Wer dieser «Er» sein soll, wird nicht klar. Er sei in seiner Kindheit missbraucht worden, gibt der Beschuldigte an.
«Was auf den Videos ist, war ich»
Der Angeklagte ist mehrheitlich geständig. «Was auf den Videos ist, war ich», gibt er zu. Auch wenn er sich nicht mehr an alles erinnern könne, gibt der Beschuldigte an. Die meisten seiner Taten filmte der Beschuldigte. Die Videos tauchten im Rahmen einer Hausdurchsuchung im Herbst 2020 auf. Einige Straftaten streitet er auch ab – überwiegend die, zu denen es keine klaren Videobeweise gibt – und Details aus unbestrittenen Vorwürfen. Oft gibt Miguel H. an, sich nicht mehr genau an die Vorkommnisse erinnern zu können.

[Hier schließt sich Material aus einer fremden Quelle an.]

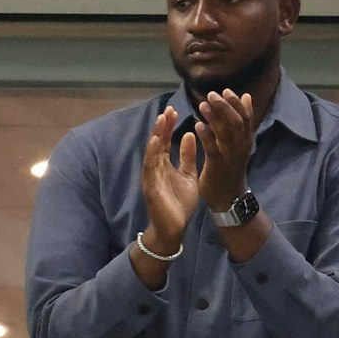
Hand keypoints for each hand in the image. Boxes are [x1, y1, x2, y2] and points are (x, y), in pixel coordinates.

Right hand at [139, 106, 198, 250]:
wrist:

Der Beschuldigte versucht vor Gericht, Reue zu zeigen und Mitleid zu erheischen. «Es tut mir leid. Für das Opfer und die Familien», ist ein Satz, den man an diesem Morgen immer wieder hört. Auf ein Konto zahle er monatlich Geld ein. Dieses sollen seine Opfer irgendwann als Wiedergutmachung bekommen. Aber: «Was ich gemacht habe, ist schrecklich. Ich kann das nicht wiedergutmachen. Es tut mir leid.»
Die Staatsanwaltschaft fordert eine Gefängnisstrafe. Wie lange diese sein soll, wird erst später bekannt werden. Weiter ist unter anderem eine Landesverweisung von 15 Jahren gefordert. Die Verhandlung gegen den Pädo-Serientäter geht am Donnerstag weiter.